*What the task requires*
Reproduce the data exactly.

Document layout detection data
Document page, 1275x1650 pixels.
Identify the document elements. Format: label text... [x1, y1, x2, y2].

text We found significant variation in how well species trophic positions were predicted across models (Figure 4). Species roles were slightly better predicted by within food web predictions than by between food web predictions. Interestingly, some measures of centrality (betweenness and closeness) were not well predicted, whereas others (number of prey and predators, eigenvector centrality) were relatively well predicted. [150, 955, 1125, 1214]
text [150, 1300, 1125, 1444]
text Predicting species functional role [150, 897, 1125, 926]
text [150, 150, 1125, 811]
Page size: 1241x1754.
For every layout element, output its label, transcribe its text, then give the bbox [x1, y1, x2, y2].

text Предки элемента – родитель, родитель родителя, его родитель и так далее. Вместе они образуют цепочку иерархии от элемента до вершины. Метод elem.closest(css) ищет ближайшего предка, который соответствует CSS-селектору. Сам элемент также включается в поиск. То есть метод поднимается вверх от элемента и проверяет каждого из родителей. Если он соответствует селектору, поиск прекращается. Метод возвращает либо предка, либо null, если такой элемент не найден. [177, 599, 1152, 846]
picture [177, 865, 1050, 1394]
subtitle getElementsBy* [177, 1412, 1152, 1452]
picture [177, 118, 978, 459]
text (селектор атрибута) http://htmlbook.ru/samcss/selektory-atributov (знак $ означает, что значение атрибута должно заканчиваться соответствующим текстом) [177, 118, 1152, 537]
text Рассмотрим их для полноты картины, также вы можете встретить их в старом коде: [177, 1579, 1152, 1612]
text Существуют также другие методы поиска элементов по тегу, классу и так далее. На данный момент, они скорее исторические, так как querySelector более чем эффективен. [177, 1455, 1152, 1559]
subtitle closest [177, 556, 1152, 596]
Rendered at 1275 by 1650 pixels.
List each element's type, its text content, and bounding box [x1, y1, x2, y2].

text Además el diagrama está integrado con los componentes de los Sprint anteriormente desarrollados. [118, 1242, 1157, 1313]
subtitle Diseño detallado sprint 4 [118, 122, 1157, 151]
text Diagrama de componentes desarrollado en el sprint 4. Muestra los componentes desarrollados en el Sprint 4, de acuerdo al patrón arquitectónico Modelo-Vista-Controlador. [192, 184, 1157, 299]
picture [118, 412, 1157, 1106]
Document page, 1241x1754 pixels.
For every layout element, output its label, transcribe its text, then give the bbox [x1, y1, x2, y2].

*Response box*
Document page, 1275x1650 pixels.
Identify the document elements. Format: label text... [x1, y1, x2, y2].

text We found significant variation in how well species trophic positions were predicted across models (Figure 4). Species roles were slightly better predicted by within food web predictions than by between food web predictions. Interestingly, some measures of centrality (betweenness and closeness) were not well predicted, whereas others (number of prey and predators, eigenvector centrality) were relatively well predicted. [150, 955, 1125, 1214]
text [150, 1300, 1125, 1444]
text Predicting species functional role [150, 897, 1125, 926]
text [150, 150, 1125, 811]
Page size: 1241x1754.
For every layout element, output its label, transcribe its text, then give the bbox [x1, y1, x2, y2].

text Предки элемента – родитель, родитель родителя, его родитель и так далее. Вместе они образуют цепочку иерархии от элемента до вершины. Метод elem.closest(css) ищет ближайшего предка, который соответствует CSS-селектору. Сам элемент также включается в поиск. То есть метод поднимается вверх от элемента и проверяет каждого из родителей. Если он соответствует селектору, поиск прекращается. Метод возвращает либо предка, либо null, если такой элемент не найден. [177, 599, 1152, 846]
picture [177, 865, 1050, 1394]
subtitle getElementsBy* [177, 1412, 1152, 1452]
picture [177, 118, 978, 459]
text (селектор атрибута) http://htmlbook.ru/samcss/selektory-atributov (знак $ означает, что значение атрибута должно заканчиваться соответствующим текстом) [177, 118, 1152, 537]
text Рассмотрим их для полноты картины, также вы можете встретить их в старом коде: [177, 1579, 1152, 1612]
text Существуют также другие методы поиска элементов по тегу, классу и так далее. На данный момент, они скорее исторические, так как querySelector более чем эффективен. [177, 1455, 1152, 1559]
subtitle closest [177, 556, 1152, 596]
Rendered at 1275 by 1650 pixels.
List each element's type, its text content, and bounding box [x1, y1, x2, y2].

text Además el diagrama está integrado con los componentes de los Sprint anteriormente desarrollados. [118, 1242, 1157, 1313]
subtitle Diseño detallado sprint 4 [118, 122, 1157, 151]
text Diagrama de componentes desarrollado en el sprint 4. Muestra los componentes desarrollados en el Sprint 4, de acuerdo al patrón arquitectónico Modelo-Vista-Controlador. [192, 184, 1157, 299]
picture [118, 412, 1157, 1106]
Document page, 1241x1754 pixels.
For every layout element, output its label, transcribe its text, then give the bbox [x1, y1, x2, y2].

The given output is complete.